====== Task inputs
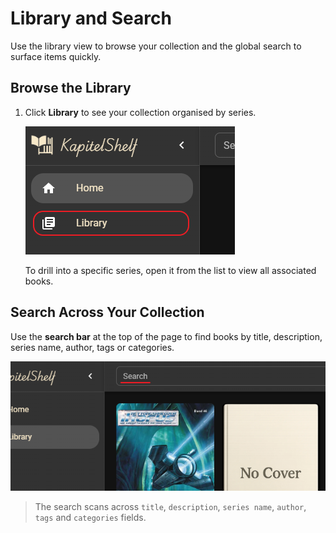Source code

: # Library and Search

Use the library view to browse your collection and the global search to surface items quickly.

## Browse the Library

1. Click **Library** to see your collection organised by series.

   ![Visit Library](../.attachments/references/library/visit_library.png)

   To drill into a specific series, open it from the list to view all associated books.

## Search Across Your Collection

Use the **search bar** at the top of the page to find books by title, description, series name, author, tags or categories.

![Search Bar](../.attachments/references/search/search_bar.png)

> The search scans across `title`, `description`, `series name`, `author`, `tags` and `categories` fields.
============
* **Written task**: Track down every line in the entries that includes the string "attachments", and copy it.

* **Output of the exercise**:
   ![Visit Library](../.attachments/references/library/visit_library.png)
![Search Bar](../.attachments/references/search/search_bar.png)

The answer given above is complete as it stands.